_Selected excerpt_
>> begin

According to Facebook, “Engagement is a foundational concept in marketing that involves moving the hearts and minds of your target audience. Since the advent of online advertising, clicks have been viewed as proxies for the traditional notion of engagement.” As a result, Facebook’s engagement rate metric, which measures the number of unique engaged users (clicks) per unique user reached, was central on Facebook Insights and became a top KPI for many brands. If you followed this, you probably have created most of your reporting around click-based engagement and developed and updated your content strategy around click-based engagement performance.
But now, Facebook is changing those recommendations based on new information and research they have conducted. As a result they will be rolling out new additional metrics for measuring post success. These updates haven’t rolled out yet, and we don’t have an exact date for when they will. Initially, this probably sounds pretty annoying (we agree), but in the long run, we think these updates could lead to a more accurate and insightful way to publish content and measure success.
In this post you’ll find a thorough explanation of the changes, and how they might affect you as a brand. If at any time during your read-through of this post you feel scared, alone, confused, or motivated to work with a team of people who publish a blog post like this… email us.
Part 1: The Opportunity Gap
Close your eyes and imagine how you engage with Facebook.
How often do you actually click on ads or content on your news feed that is not from your friends and family?
According to ComScore, only 8% of internet users account for 85% of clicks on display ads. That means approximately 90% of people are seeing and consuming the content but not clicking.
Facebook is the same. Only 10% of the Facebook audience is what they define as “clicky.” Meaning only 10% of the entire Facebook population is actually likely to click on or physically engage with the posts that brands put out. So 90% of people aren’t going to click on our branded content…
That may seem like it sucks, but… it doesn’t. Why? Because it doesn’t mean that the 90% aren’t interested in your post or buying/using your products. They are just engaging with it in a different way. In fact, the vast majority of people who purchase or use your products will do so without clicking on your ads; studies show that more than 90% of offline sales come from people who don’t interact physically with ads during the campaign.
So the question then becomes:
How do we measure the non-clicky 90%’s interest if they aren’t clicking on, liking, commenting on, or sharing a post?
Part 2: The New Engagement
So again, we ask you to imagine your own Facebook behavior. If you’re like the 90% of people on Facebook, instead of clicking “like” (or love) on a brand post, you’re probably hovering over it. You’re scrolling down your news feed and you see something that catches your eye, and your thumb stops for a few moments to ingest the information… right?
Facebook calls this “thumbstopping.” This refers to the fact that your thumb or finger pauses the scroll to ingest the post your phone is displaying.

>> end

_Set problem_
Reproduce the passage on Facebook engagement metrics word for word, between "In this post" and "engage with Facebook.", inclusive. The material that comes after this text is unrelated to it.

_Listed entries_
>> begin

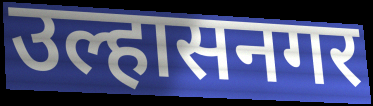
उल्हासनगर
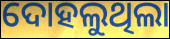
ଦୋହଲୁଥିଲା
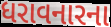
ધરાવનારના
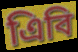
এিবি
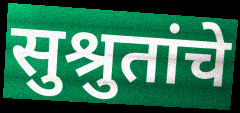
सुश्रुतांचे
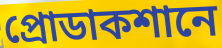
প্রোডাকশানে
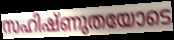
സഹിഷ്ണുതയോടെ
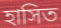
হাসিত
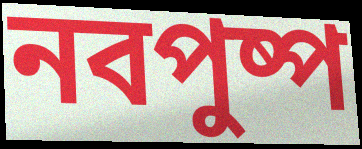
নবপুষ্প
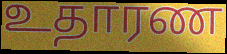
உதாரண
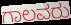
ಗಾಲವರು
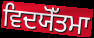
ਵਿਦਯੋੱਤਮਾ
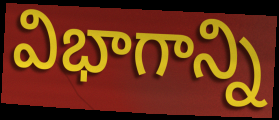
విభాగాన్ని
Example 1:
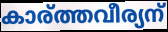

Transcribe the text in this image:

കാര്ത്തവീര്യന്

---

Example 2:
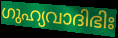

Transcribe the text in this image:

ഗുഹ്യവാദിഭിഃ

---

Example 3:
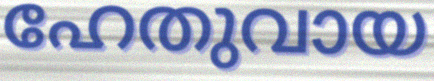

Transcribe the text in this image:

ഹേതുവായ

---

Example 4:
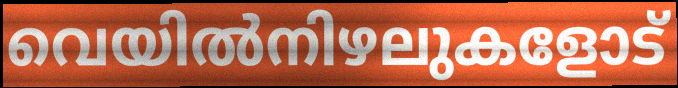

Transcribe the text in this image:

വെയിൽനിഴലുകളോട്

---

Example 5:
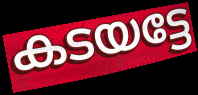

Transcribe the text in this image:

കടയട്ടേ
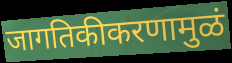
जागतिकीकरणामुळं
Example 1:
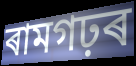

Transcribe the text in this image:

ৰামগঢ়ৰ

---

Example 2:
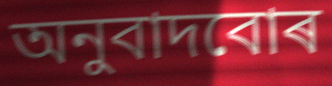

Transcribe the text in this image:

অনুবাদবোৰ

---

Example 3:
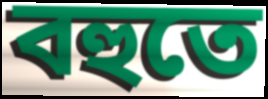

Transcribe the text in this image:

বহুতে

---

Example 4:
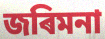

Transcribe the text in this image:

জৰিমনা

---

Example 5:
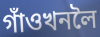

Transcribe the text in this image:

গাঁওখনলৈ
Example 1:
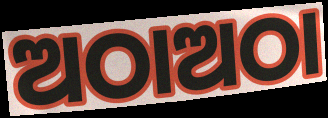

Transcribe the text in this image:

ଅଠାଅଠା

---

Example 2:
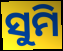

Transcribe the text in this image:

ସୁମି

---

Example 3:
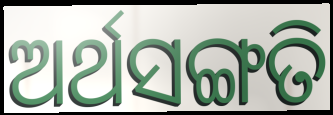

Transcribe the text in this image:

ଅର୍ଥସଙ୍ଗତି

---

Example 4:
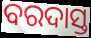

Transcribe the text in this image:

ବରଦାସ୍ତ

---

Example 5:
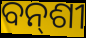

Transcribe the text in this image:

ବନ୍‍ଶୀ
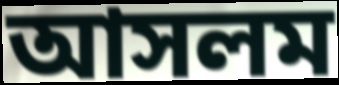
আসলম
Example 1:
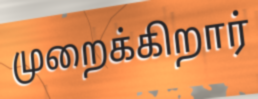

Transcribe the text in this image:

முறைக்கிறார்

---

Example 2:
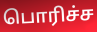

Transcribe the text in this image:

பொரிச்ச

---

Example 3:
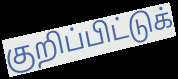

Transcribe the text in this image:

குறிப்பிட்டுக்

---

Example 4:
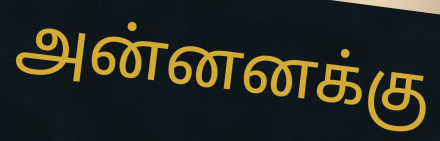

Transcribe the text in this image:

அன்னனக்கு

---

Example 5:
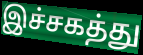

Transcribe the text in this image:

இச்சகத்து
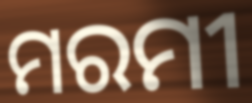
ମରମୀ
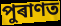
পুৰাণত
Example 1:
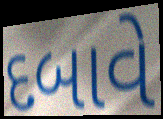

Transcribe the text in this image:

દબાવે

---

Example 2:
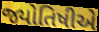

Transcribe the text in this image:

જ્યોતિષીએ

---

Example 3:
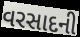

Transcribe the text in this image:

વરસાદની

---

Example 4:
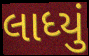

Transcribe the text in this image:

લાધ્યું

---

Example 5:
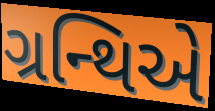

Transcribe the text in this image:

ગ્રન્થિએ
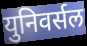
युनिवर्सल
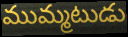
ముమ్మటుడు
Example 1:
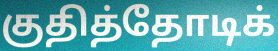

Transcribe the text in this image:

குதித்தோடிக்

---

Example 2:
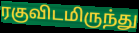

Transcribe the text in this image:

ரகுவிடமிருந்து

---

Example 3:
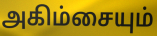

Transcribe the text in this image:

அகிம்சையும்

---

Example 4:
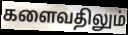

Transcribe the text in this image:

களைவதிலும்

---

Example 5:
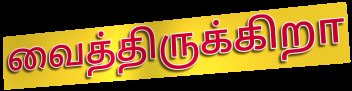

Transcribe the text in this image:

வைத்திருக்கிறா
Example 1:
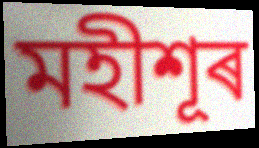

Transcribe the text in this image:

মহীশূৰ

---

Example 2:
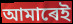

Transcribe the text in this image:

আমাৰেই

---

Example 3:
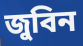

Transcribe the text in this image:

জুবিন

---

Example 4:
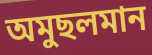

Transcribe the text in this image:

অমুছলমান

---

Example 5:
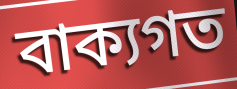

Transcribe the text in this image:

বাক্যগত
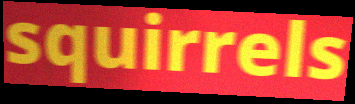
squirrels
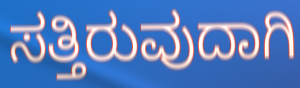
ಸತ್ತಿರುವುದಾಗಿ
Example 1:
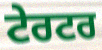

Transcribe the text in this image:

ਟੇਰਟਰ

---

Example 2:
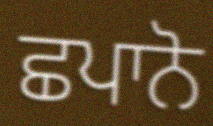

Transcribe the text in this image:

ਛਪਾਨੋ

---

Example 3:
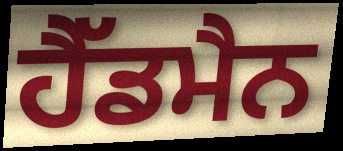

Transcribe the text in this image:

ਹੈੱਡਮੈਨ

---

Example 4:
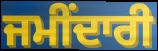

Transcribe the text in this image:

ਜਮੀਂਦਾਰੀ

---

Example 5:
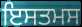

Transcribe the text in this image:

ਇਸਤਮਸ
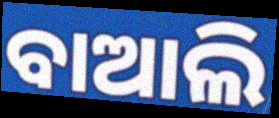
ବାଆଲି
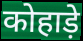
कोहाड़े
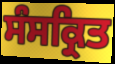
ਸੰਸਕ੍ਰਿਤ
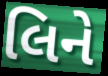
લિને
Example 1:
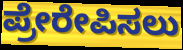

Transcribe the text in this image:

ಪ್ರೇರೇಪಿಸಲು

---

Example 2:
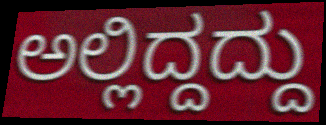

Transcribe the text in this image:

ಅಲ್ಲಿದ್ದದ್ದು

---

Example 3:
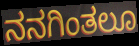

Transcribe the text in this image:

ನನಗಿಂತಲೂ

>> end

_Solution to this task_
In this post you’ll find a thorough explanation of the changes, and how they might affect you as a brand. If at any time during your read-through of this post you feel scared, alone, confused, or motivated to work with a team of people who publish a blog post like this… email us.
Part 1: The Opportunity Gap
Close your eyes and imagine how you engage with Facebook.